In 2011, he celebrated the one-year anniversary of surviving his near-fatal heart attack at First Avenue, with a rare reunion performance of The Revolution—Wendy Melvoin, Lisa Coleman, Brown Mark, Dr. Fink, Dez Dickerson, plus Eric Leeds, which raised funds to benefit heart-health awareness. The concert, billed as a 'Benefit 2 Celebrate Life!' and co-presented by Z and the American Heart Association, was the first time The Revolution had played since 2003.

My Purple Heart partnered with the American Heart Association again in 2013 to host a benefit concert and weekend block party at First Avenue on the second anniversary of his heart attack. Again, members of The Revolution appeared, as well as guests Maya Rudolph, Twin Cities musician and a runner-up on The Voice Nicholas David, Alexander O'Neal, André Cymone, Dez Dickerson, Dr. Fink, Wendy Melvoin and Questlove.

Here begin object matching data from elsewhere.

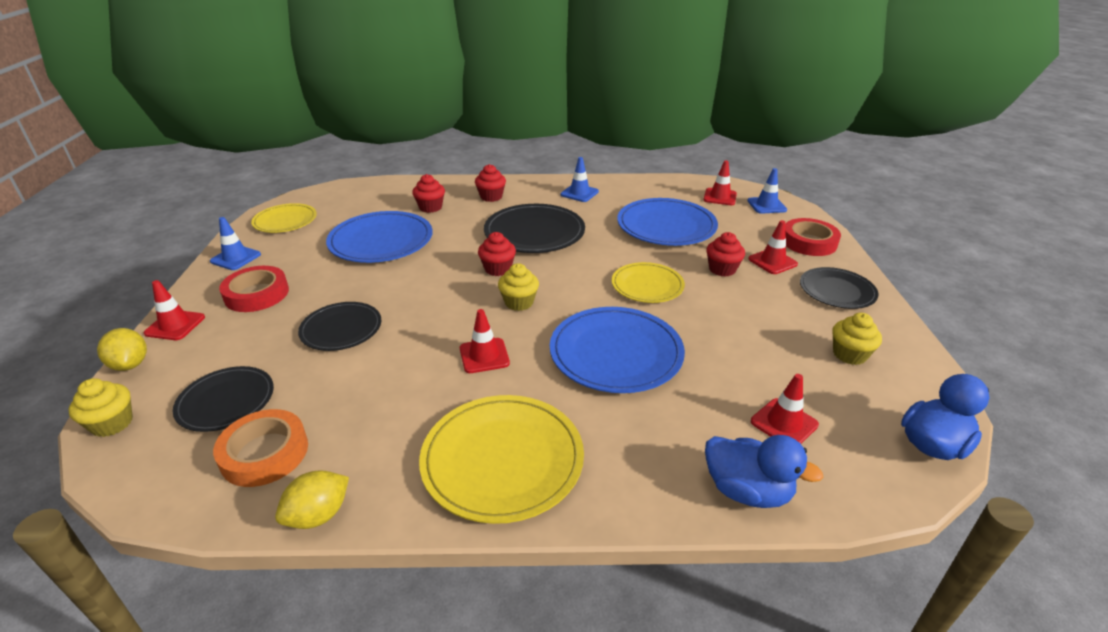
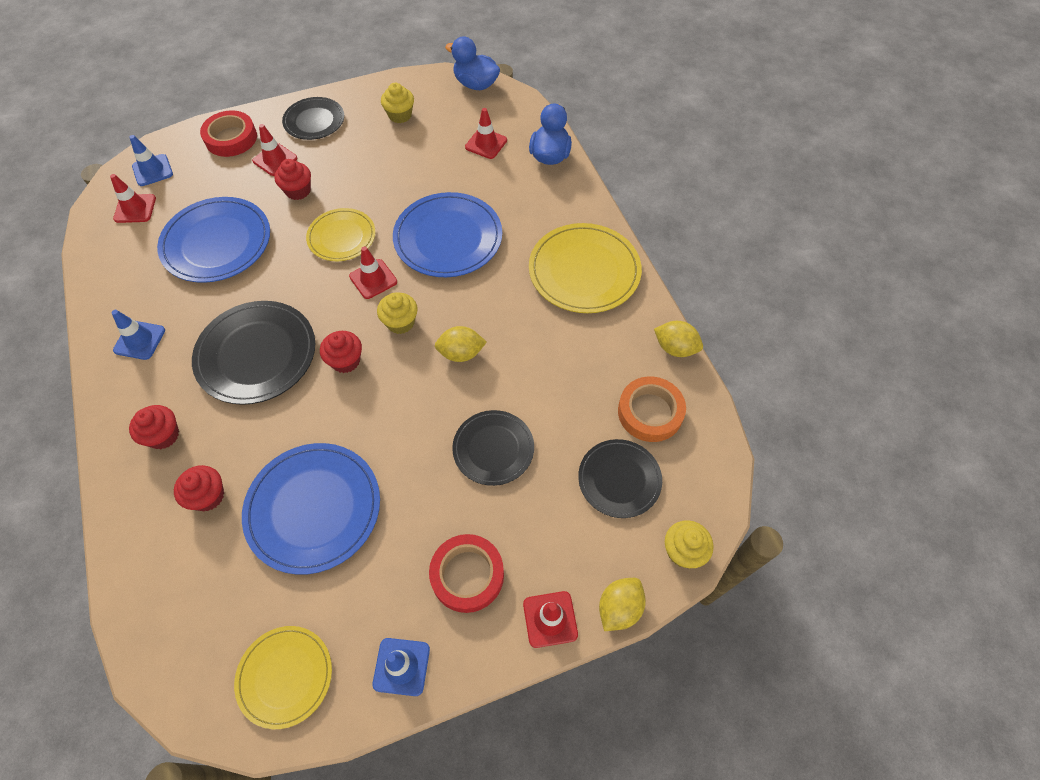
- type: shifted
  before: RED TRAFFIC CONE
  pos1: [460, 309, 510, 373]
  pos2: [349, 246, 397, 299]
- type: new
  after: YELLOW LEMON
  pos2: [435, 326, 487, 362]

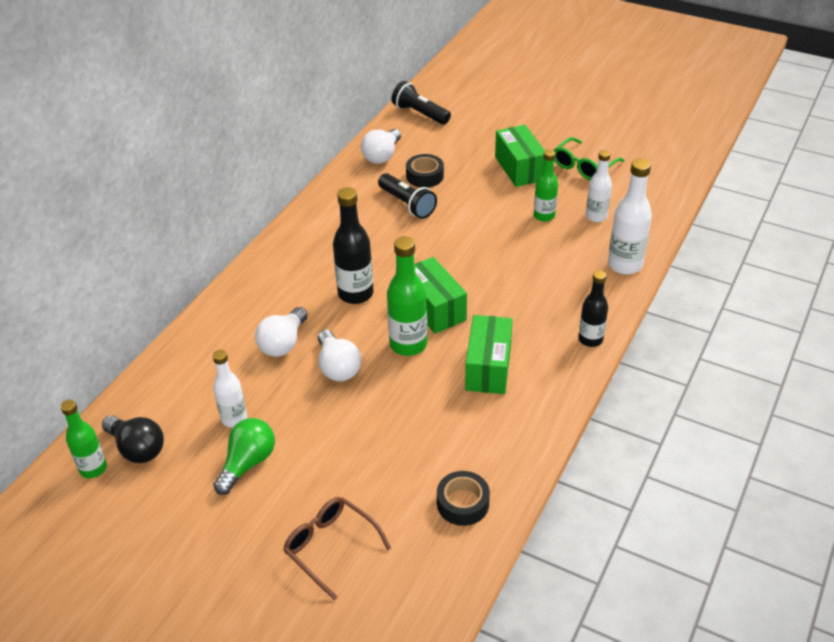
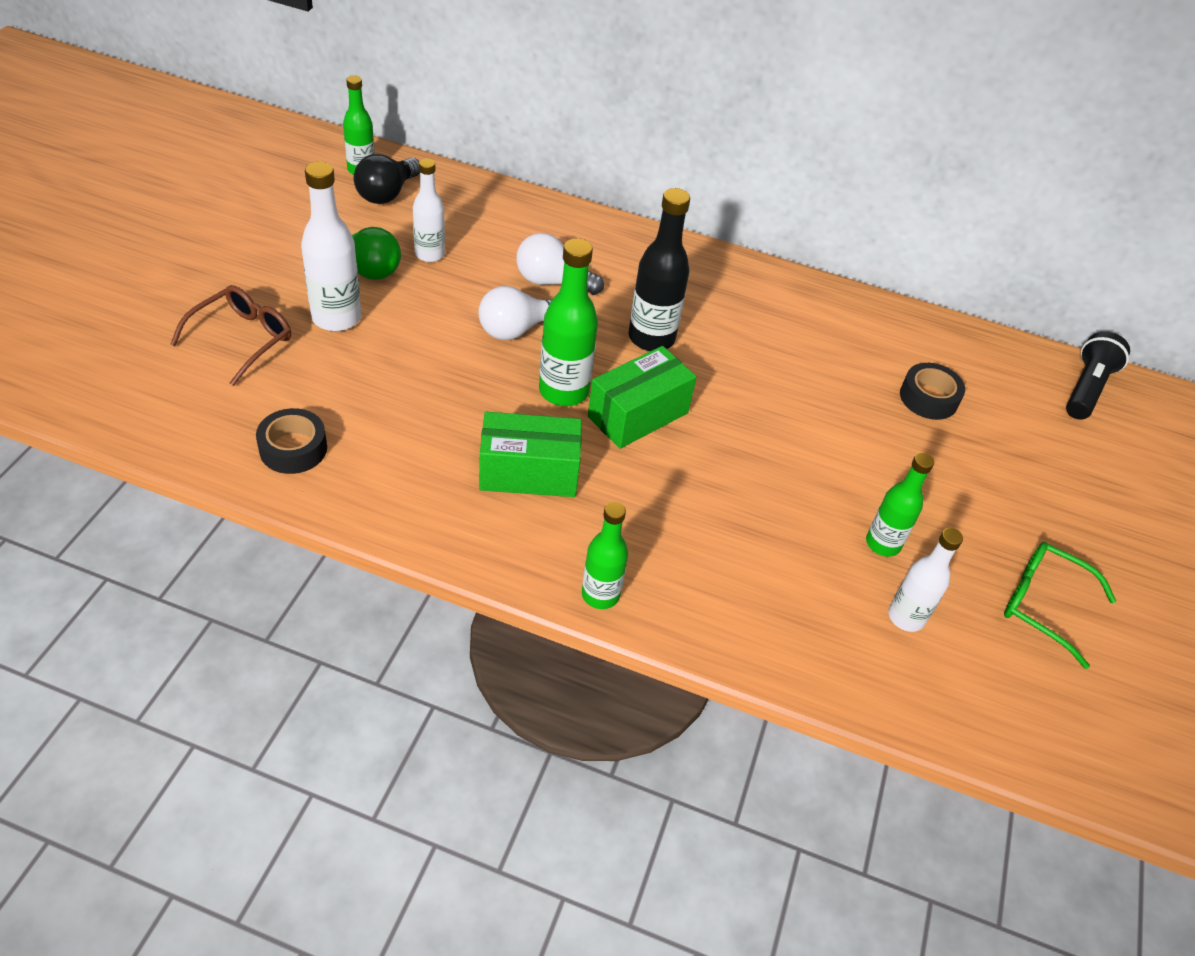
- type: shifted
  before: WHITE BOTTLE
  pos1: [608, 158, 652, 275]
  pos2: [301, 161, 361, 331]
- type: repainted
  before: BLACK BOTTLE
  after: GREEN BOTTLE
  pos1: [578, 270, 608, 347]
  pos2: [582, 501, 628, 609]
- type: gone
  before: WHITE LIGHT BULB
  pos1: [361, 129, 401, 164]
- type: gone
  before: BLACK FLASHLIGHT
  pos1: [378, 173, 437, 219]
- type: gone
  before: GREEN BOX
  pos1: [495, 125, 545, 187]

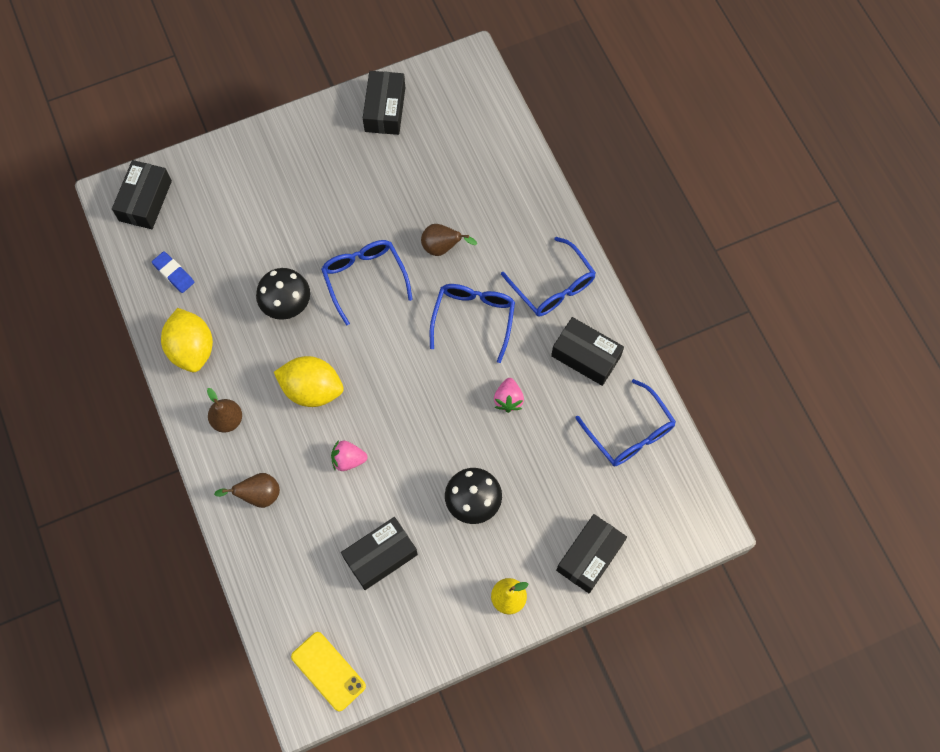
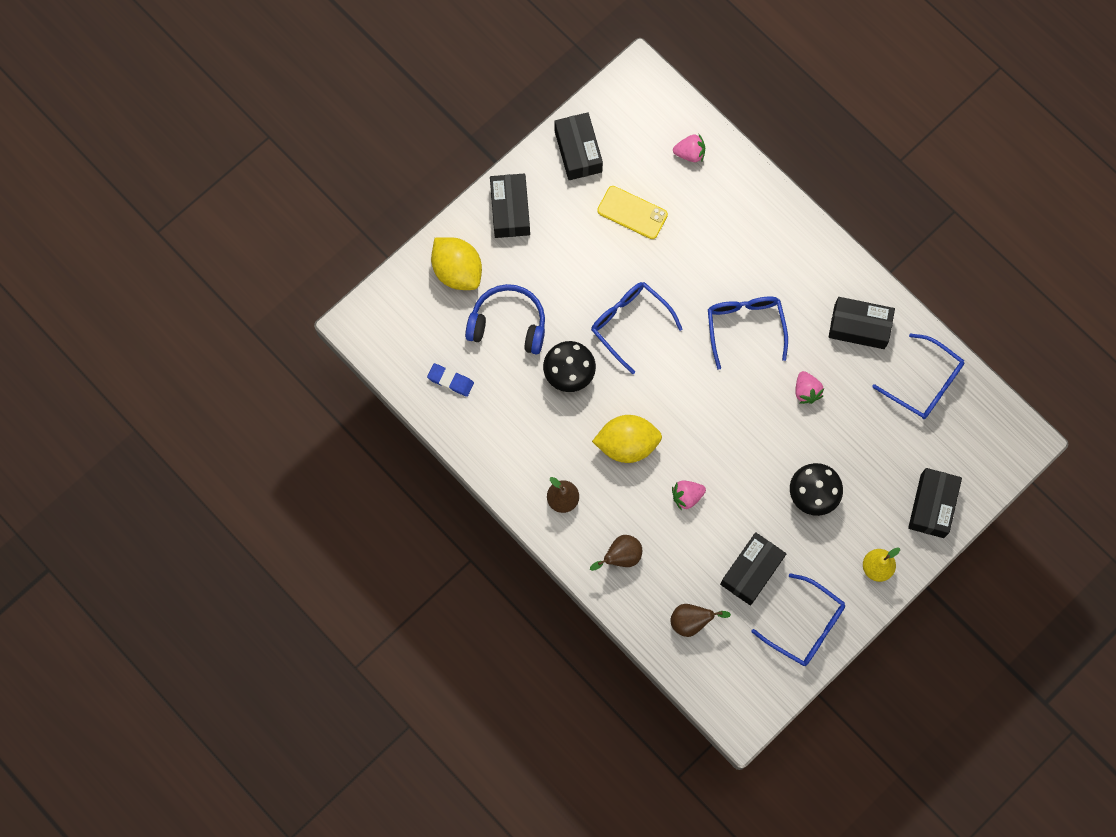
- type: shifted
  before: YELLOW LEMON
  pos1: [161, 308, 213, 372]
  pos2: [431, 237, 482, 290]
- type: new
  after: BLUE HEADPHONES
  pos2: [465, 284, 545, 354]
- type: shifted
  before: BLACK BOX
  pos1: [112, 160, 172, 229]
  pos2: [490, 174, 530, 238]
- type: shifted
  before: YELLOW PHONE
  pos1: [291, 632, 366, 711]
  pos2: [597, 186, 668, 239]
- type: shifted
  before: BROWN PEAR
  pos1: [421, 224, 477, 256]
  pos2: [670, 604, 731, 637]
- type: new
  after: PINK STRAWBERRY
  pos2: [673, 134, 705, 162]
- type: shifted
  before: BLUE GLASSES
  pos1: [501, 237, 596, 316]
  pos2: [752, 573, 845, 666]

In May 2013, Bobby Z joined Prince on stage during the closing two shows of Prince's whirlwind 3rdeyegirl tour. Both shows were the same night with Bobby taking over from Prince's drummer Hannah Welton-Ford for "Purple Rain".

===Other projects===
Bobby Z hosted a weekly radio show on 96.3 K-TWIN in Minneapolis.

== Equipment ==
Drum kit with Prince in the 1980s:
- Ludwig kit
- Black Simmons SDSV pads
- Simmons SDSV Module
- Linn LM-1 Drum Machine
- LinnDrum Drum Machine
- Black Pearl Syncussion pads (x2)
- Pearl Syncussion Modules (x2)
- Zildjian 14" HiHat
- Zildjian 18" Crash
- Zildjian 20" Ride
- Zildjian 16" Crash

== Personal life ==
Bobby's brothers are Stephen E. Rivkin, a film editor and music video director, and David Z, a producer. He is married to his wife Vicki.